Banned Books Week and Hispanic Heritage Month fall at the same time. All week I am going to be spotlighting a Classic Banned Book and a book by a Hispanic Author that I think you will love if you loved the banned book. A Margie’s Must Reads version of “If you like this, then you will love that” YAY!! Me siento muy EXCITED!! #ReadDiverseBooks #ReadBannedBooks
Today’s Books Are:
The Outsiders by S.E. Hinton & Throw by Ruben Degollado
50 years of an iconic classic! This international bestseller and inspiration for a beloved movie is a heroic story of friendship and belonging.
No one ever said life was easy. But Ponyboy is pretty sure that he’s got things figured out. He knows that he can count on his brothers, Darry and Sodapop. And he knows that he can count on his friends—true friends who would do anything for him, like Johnny and Two-Bit. But not on much else besides trouble with the Socs, a vicious gang of rich kids whose idea of a good time is beating up on “greasers” like Ponyboy. At least he knows what to expect—until the night someone takes things too far.
The Outsiders is a dramatic and enduring work of fiction that laid the groundwork for the YA genre. S. E. Hinton’s classic story of a boy who finds himself on the outskirts of regular society remains as powerful today as it was the day it was first published.
“Llorona was no harmless little pigeon. She was the lechuza, the owl you see just before someone is about to die, the one that haunts you in your dreams and you never want to see in real life because it means you are about to lose someone you love.”
Llorona is the only girl Guero has ever loved. A wounded soul, she has adopted the name of a ghost from Mexican folklore. True to her namesake, Llorona cast Guero away with the coldness of the apparition she has become. But Guero–though he would never admit it to his friends–still wants to get back together with her.
Guero spends time with his friends Angel and Smiley–members of the HCP (Hispanics Causing Panic) gang–roaming the streets of the South Texas border towns they inhabit, trying to forget Llorona even as she seems to appear around every corner.

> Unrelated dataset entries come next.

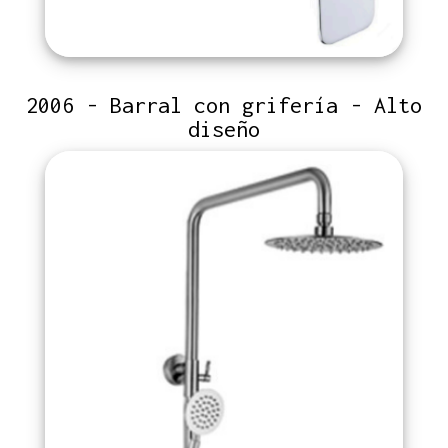
2006 - Barral con grifería - Alto
diseño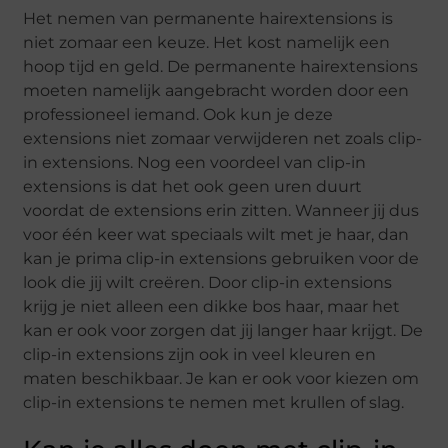
Het nemen van permanente hairextensions is
niet zomaar een keuze. Het kost namelijk een
hoop tijd en geld. De permanente hairextensions
moeten namelijk aangebracht worden door een
professioneel iemand. Ook kun je deze
extensions niet zomaar verwijderen net zoals clip-
in extensions. Nog een voordeel van clip-in
extensions is dat het ook geen uren duurt
voordat de extensions erin zitten. Wanneer jij dus
voor één keer wat speciaals wilt met je haar, dan
kan je prima clip-in extensions gebruiken voor de
look die jij wilt creëren. Door clip-in extensions
krijg je niet alleen een dikke bos haar, maar het
kan er ook voor zorgen dat jij langer haar krijgt. De
clip-in extensions zijn ook in veel kleuren en
maten beschikbaar. Je kan er ook voor kiezen om
clip-in extensions te nemen met krullen of slag.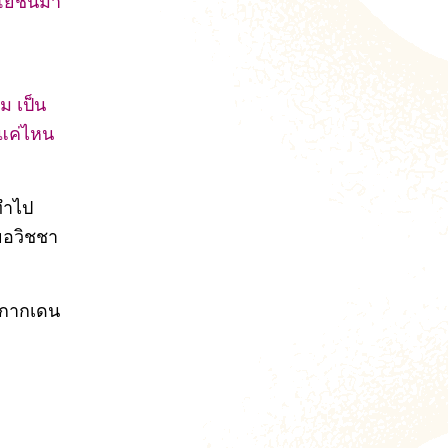
ะโยชน์มา
ะ
ม เป็น
ยแค่ไหน
็ทำไป
ยอวิชชา
ับกากเดน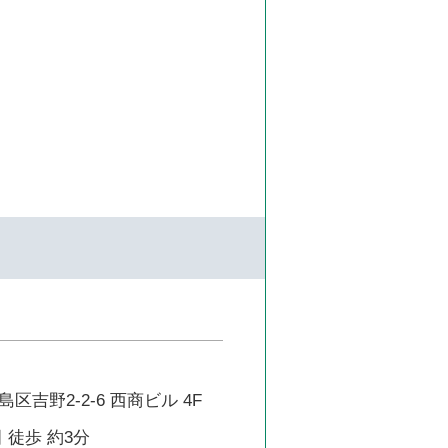
区吉野2-2-6 西商ビル 4F
 徒歩 約3分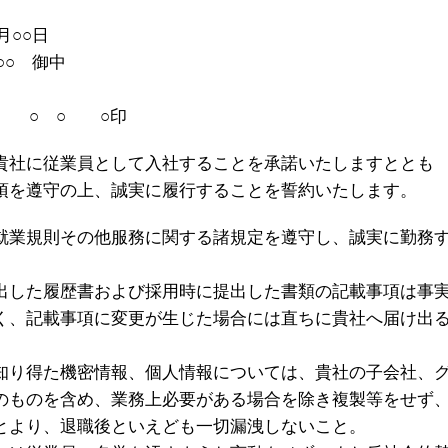
月○○日
○○ 御中
○ ○ ○ ○印
貴社に従業員として入社することを承諾いたしますととも
項を遵守の上、誠実に履行することを誓約いたします。
就業規則その他服務に関する諸規定を遵守し、誠実に勤務
出した履歴書および採用時に提出した書類の記載事項は事
く、記載事項に変更が生じた場合には直ちに貴社へ届け出
知り得た機密情報、個人情報については、貴社の子会社、
のものを含め、業務上必要がある場合を除き複製等をせず
とより、退職後といえども一切漏洩しないこと。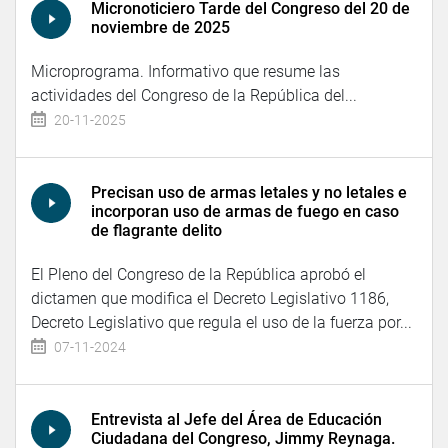
Micronoticiero Tarde del Congreso del 20 de
noviembre de 2025
Microprograma. Informativo que resume las
actividades del Congreso de la República del...
20-11-2025
Precisan uso de armas letales y no letales e
incorporan uso de armas de fuego en caso
de flagrante delito
El Pleno del Congreso de la República aprobó el
dictamen que modifica el Decreto Legislativo 1186,
Decreto Legislativo que regula el uso de la fuerza por...
07-11-2024
Entrevista al Jefe del Área de Educación
Ciudadana del Congreso, Jimmy Reynaga.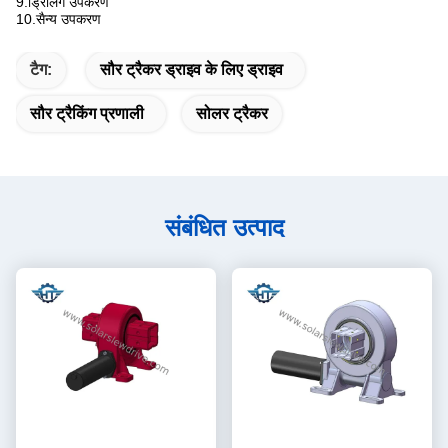
9.ड्रिलिंग उपकरण
10.सैन्य उपकरण
टैग:
सौर ट्रैकर ड्राइव के लिए ड्राइव
सौर ट्रैकिंग प्रणाली
सोलर ट्रैकर
संबंधित उत्पाद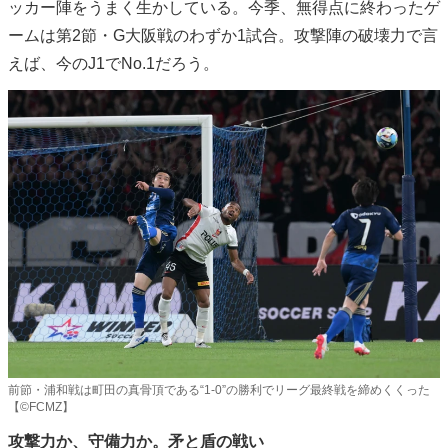
ッカー陣をうまく生かしている。今季、無得点に終わったゲ
ームは第2節・G大阪戦のわずか1試合。攻撃陣の破壊力で言
えば、今のJ1でNo.1だろう。
前節・浦和戦は町田の真骨頂である“1-0”の勝利でリーグ最終戦を締めくくった
【©FCMZ】
攻撃力か、守備力か。矛と盾の戦い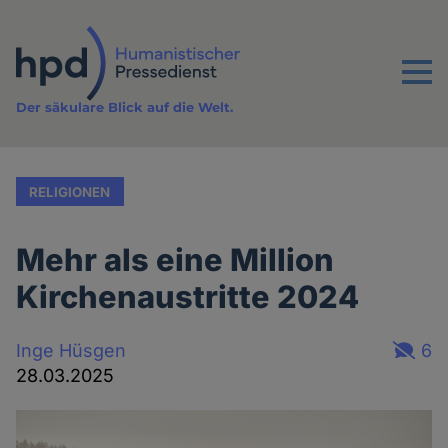
Direkt
zum
Inhalt
Menu
Der säkulare Blick auf die Welt.
RELIGIONEN
Mehr als eine Million
Kirchenaustritte 2024
Inge Hüsgen
6
28.03.2025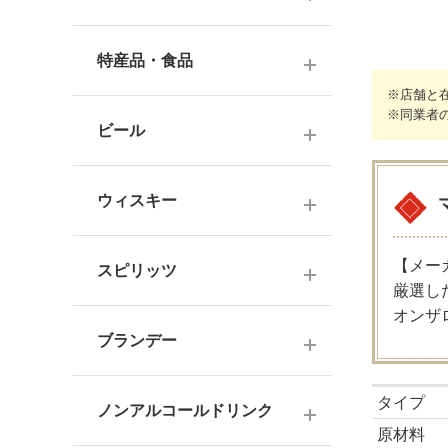
ナチュラルワイン
麦焼酎
純米酒
梅酒
ドイツワイン
特産品・食品
米焼酎
本醸造
フレーバー梅酒
※店舗と
海外産ワイン
その他焼酎
※同業者
ジュース
普通酒
果実酒・その他
ビール
赤ワイン
泡盛
食品
お燗酒
シリーズで選ぶ
白ワイン
日本のクラフトビール
黒糖焼酎
おつまみ
ウィスキー
にごり酒・発泡・その他
ロゼワイン
海外のクラフトビール
健康志向・免疫力アップ
広島の日本酒
スコッチウイスキー
シャンパーニュ
【メー
スピリッツ
調味料
中国・四国の日本酒
厳選し
バーボンウイスキー
スパークリングワイン
オンザ
お菓子
ジン
北海道・東北の日本酒
その他ウイスキー
ブランデー
オレンジワイン
ウオッカ
関東・信越の日本酒
国産洋酒
シェリー酒
タイプ
ラム
ノンアルコールドリンク
中部・北陸の日本酒
味わいで選ぶ
原材料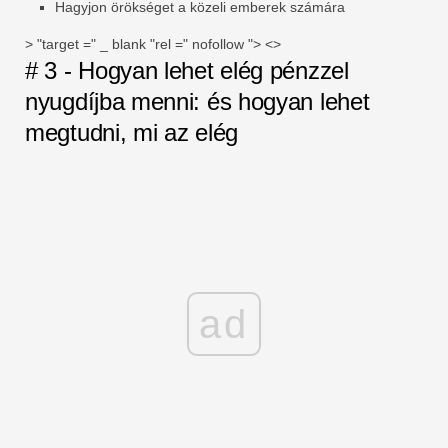
Hagyjon örökséget a közeli emberek számára
> "target =" _ blank "rel =" nofollow "> <>
# 3 - Hogyan lehet elég pénzzel
nyugdíjba menni: és hogyan lehet
megtudni, mi az elég
ad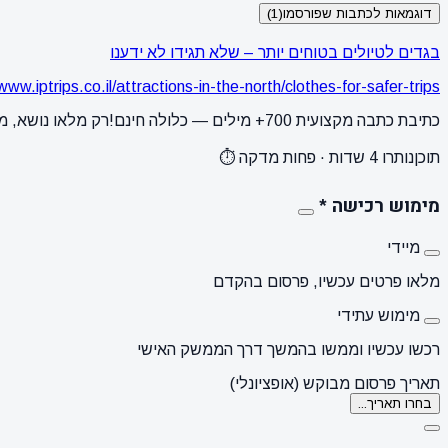
דוגמאות לכתבות שפורסמו
(1)
בגדים לטיולים בטוחים יותר – שלא תגידו לא ידענו
www.iptrips.co.il/attractions-in-the-north/clothes-for-safer-trips/
כתיבת כתבה מקצועית 700+ מילים — כלולה חינם!
רק מלאו נושא, מ
תוכן
נותרו 4 שדות · פחות מדקה ⏱️
מימוש רכישה
*
מיידי
מלאו פרטים עכשיו, פרסום בהקדם
מימוש עתידי
רכשו עכשיו וממשו בהמשך דרך הממשק האישי
תאריך פרסום מבוקש (אופציונלי)
בחרו תאריך...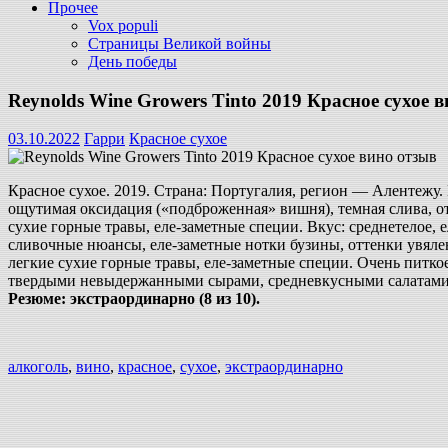
Прочее
Vox populi
Страницы Великой войны
День победы
Reynolds Wine Growers Tinto 2019 Красное сухое 
03.10.2022
Гарри
Красное сухое
Красное сухое. 2019. Страна: Португалия, регион — Алентежу.
ощутимая оксидация («подброженная» вишня), темная слива, о
сухие горные травы, еле-заметные специи. Вкус: среднетелое, 
сливочные нюансы, еле-заметные нотки бузины, оттенки увяле
легкие сухие горные травы, еле-заметные специи. Очень питк
твердыми невыдержанными сырами, средневкусными салатами и 
Резюме: экстраординарно (8 из 10).
алкоголь
,
вино
,
красное
,
сухое
,
экстраординарно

Over three days Guero’s increasingly violent confrontations with Llorona’s current boyfriend will jeopardize the lives of Angel and Smiley and the love he hopes to regain.
As events begin to accelerate toward their conclusion–and gang signs are thrown as both threats and claims of identity–the question arises: will Guero throw the HCP sign, or will he throw off that life? Guero’s life will be irrevocably changed by violence and loss, but who will he lose, and will he–somewhere along the way–lose himself?